A Samisdat (homepublished) copy of this work appeared in my home at the beginning of the eighties. My older brother had managed to get hold of a copy for a couple of days. I remember trying to read it as quickly as possible.

Anyone found by the KGB in possession of it would get five years in a prison camp. By that time the author was already living in Vermont, where he had bought a house with 20 hectares of land around it to guarantee his creative isolation.

He had already won the Nobel Prize for Literature. In 1974 he had been stripped of his Soviet citizenship and sent into exile as a traitor. This was the “humane face” of the Brezhnev era. After all, instead of a special flight to Germany, he could have been thrown into a train wagon bound for the camps.

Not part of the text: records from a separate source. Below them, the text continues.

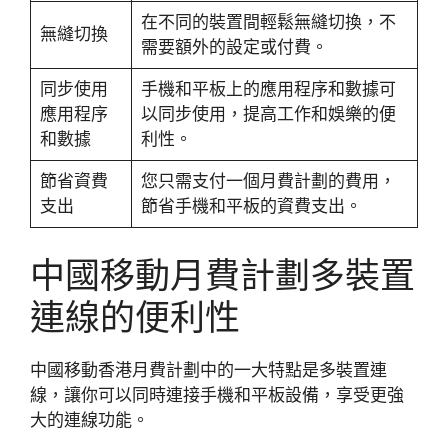
在不同的裝置間輕鬆無縫切換，不
無縫切換
需要額外的設定或付費。
同步使用
手機和平板上的應用程序和數據可
應用程序
以同步使用，提高工作和娛樂的便
和數據
利性。
節省資費
您只需支付一個月費計劃的費用，
支出
節省手機和平板的資費支出。
中國移動月費計劃多裝置
連線的便利性
中國移動香港月費計劃中的一大特點是多裝置連
線，讓你可以同時連接手機和平板設備，享受更強
大的連線功能。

Alexander Solzhenitsyn never fell in love with the USA or the west in general and, having returned to his homeland he was disappointed to discover that his compatriots no longer read his books. Disenchantment with the Yeltsin’s form of democracy encouraged pro-Putin sympathies.

Putin himself would go to ‘take tea’ with Solzhenitsyn and discuss what was to be done with Russia. But Putin’s visits were more representative than practical – a ritual attendance at a ‘living monument’ to the fight against Communism and Stalinism.

Solzhenitsyn was unable to influence contemporary Russia, although he did provoke further discussion of the “Jewish question” in one of his last works, “Two Hundred Years Together”. That book will continue to stir emotion within Russia, but on the international plane, Solzhenitsyn will forever remain the author of “Gulag Archipelago” – that terrible and truthful book about the Soviet totalitarian regime.